Retype all of the entries precisely.

────────────────

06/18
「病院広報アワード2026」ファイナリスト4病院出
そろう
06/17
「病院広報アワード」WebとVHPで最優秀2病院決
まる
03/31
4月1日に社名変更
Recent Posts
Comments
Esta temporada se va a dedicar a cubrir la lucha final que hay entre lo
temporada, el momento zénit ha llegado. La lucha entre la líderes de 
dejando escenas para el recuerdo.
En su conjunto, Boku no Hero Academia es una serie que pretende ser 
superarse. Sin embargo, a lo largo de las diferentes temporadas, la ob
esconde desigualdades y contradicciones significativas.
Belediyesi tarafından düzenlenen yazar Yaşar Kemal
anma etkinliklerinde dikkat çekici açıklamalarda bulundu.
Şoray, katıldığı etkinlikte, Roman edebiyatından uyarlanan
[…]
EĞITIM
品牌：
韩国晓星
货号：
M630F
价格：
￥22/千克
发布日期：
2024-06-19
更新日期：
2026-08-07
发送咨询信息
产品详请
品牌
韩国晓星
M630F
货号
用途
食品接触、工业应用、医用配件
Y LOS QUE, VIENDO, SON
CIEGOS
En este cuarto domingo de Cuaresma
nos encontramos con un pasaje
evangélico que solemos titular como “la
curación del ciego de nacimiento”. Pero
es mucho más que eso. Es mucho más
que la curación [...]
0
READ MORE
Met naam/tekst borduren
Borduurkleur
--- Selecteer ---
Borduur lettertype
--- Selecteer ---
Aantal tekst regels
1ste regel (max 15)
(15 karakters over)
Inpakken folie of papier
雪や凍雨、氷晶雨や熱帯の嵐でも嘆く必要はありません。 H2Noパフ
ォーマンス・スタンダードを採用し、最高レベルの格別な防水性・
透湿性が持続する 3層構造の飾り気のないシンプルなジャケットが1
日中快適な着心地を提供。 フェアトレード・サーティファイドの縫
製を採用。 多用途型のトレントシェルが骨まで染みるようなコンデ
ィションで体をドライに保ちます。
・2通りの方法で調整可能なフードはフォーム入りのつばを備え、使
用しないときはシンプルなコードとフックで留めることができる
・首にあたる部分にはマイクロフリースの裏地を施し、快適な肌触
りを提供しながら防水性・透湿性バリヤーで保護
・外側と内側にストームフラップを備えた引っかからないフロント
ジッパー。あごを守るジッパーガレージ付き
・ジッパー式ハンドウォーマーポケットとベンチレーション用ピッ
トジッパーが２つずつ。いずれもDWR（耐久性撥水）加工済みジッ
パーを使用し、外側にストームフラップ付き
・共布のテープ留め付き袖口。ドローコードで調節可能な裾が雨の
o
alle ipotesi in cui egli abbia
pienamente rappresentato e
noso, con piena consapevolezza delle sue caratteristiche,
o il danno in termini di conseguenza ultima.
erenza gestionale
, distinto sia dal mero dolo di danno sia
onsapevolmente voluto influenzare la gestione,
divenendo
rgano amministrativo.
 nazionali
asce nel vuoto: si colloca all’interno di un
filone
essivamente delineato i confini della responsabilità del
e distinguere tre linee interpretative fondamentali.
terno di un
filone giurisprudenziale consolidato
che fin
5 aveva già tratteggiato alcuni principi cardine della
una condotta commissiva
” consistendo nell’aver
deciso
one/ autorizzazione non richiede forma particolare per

────────────────

Task result ▸
06/18
「病院広報アワード2026」ファイナリスト4病院出
そろう
06/17
「病院広報アワード」WebとVHPで最優秀2病院決
まる
03/31
4月1日に社名変更
Recent Posts
Comments
Esta temporada se va a dedicar a cubrir la lucha final que hay entre lo
temporada, el momento zénit ha llegado. La lucha entre la líderes de 
dejando escenas para el recuerdo.
En su conjunto, Boku no Hero Academia es una serie que pretende ser 
superarse. Sin embargo, a lo largo de las diferentes temporadas, la ob
esconde desigualdades y contradicciones significativas.
Belediyesi tarafından düzenlenen yazar Yaşar Kemal
anma etkinliklerinde dikkat çekici açıklamalarda bulundu.
Şoray, katıldığı etkinlikte, Roman edebiyatından uyarlanan
[…]
EĞITIM
品牌：
韩国晓星
货号：
M630F
价格：
￥22/千克
发布日期：
2024-06-19
更新日期：
2026-08-07
发送咨询信息
产品详请
品牌
韩国晓星
M630F
货号
用途
食品接触、工业应用、医用配件
Y LOS QUE, VIENDO, SON
CIEGOS
En este cuarto domingo de Cuaresma
nos encontramos con un pasaje
evangélico que solemos titular como “la
curación del ciego de nacimiento”. Pero
es mucho más que eso. Es mucho más
que la curación [...]
0
READ MORE
Met naam/tekst borduren
Borduurkleur
--- Selecteer ---
Borduur lettertype
--- Selecteer ---
Aantal tekst regels
1ste regel (max 15)
(15 karakters over)
Inpakken folie of papier
雪や凍雨、氷晶雨や熱帯の嵐でも嘆く必要はありません。 H2Noパフ
ォーマンス・スタンダードを採用し、最高レベルの格別な防水性・
透湿性が持続する 3層構造の飾り気のないシンプルなジャケットが1
日中快適な着心地を提供。 フェアトレード・サーティファイドの縫
製を採用。 多用途型のトレントシェルが骨まで染みるようなコンデ
ィションで体をドライに保ちます。
・2通りの方法で調整可能なフードはフォーム入りのつばを備え、使
用しないときはシンプルなコードとフックで留めることができる
・首にあたる部分にはマイクロフリースの裏地を施し、快適な肌触
りを提供しながら防水性・透湿性バリヤーで保護
・外側と内側にストームフラップを備えた引っかからないフロント
ジッパー。あごを守るジッパーガレージ付き
・ジッパー式ハンドウォーマーポケットとベンチレーション用ピッ
トジッパーが２つずつ。いずれもDWR（耐久性撥水）加工済みジッ
パーを使用し、外側にストームフラップ付き
・共布のテープ留め付き袖口。ドローコードで調節可能な裾が雨の
o
alle ipotesi in cui egli abbia
pienamente rappresentato e
noso, con piena consapevolezza delle sue caratteristiche,
o il danno in termini di conseguenza ultima.
erenza gestionale
, distinto sia dal mero dolo di danno sia
onsapevolmente voluto influenzare la gestione,
divenendo
rgano amministrativo.
 nazionali
asce nel vuoto: si colloca all’interno di un
filone
essivamente delineato i confini della responsabilità del
e distinguere tre linee interpretative fondamentali.
terno di un
filone giurisprudenziale consolidato
che fin
5 aveva già tratteggiato alcuni principi cardine della
una condotta commissiva
” consistendo nell’aver
deciso
one/ autorizzazione non richiede forma particolare per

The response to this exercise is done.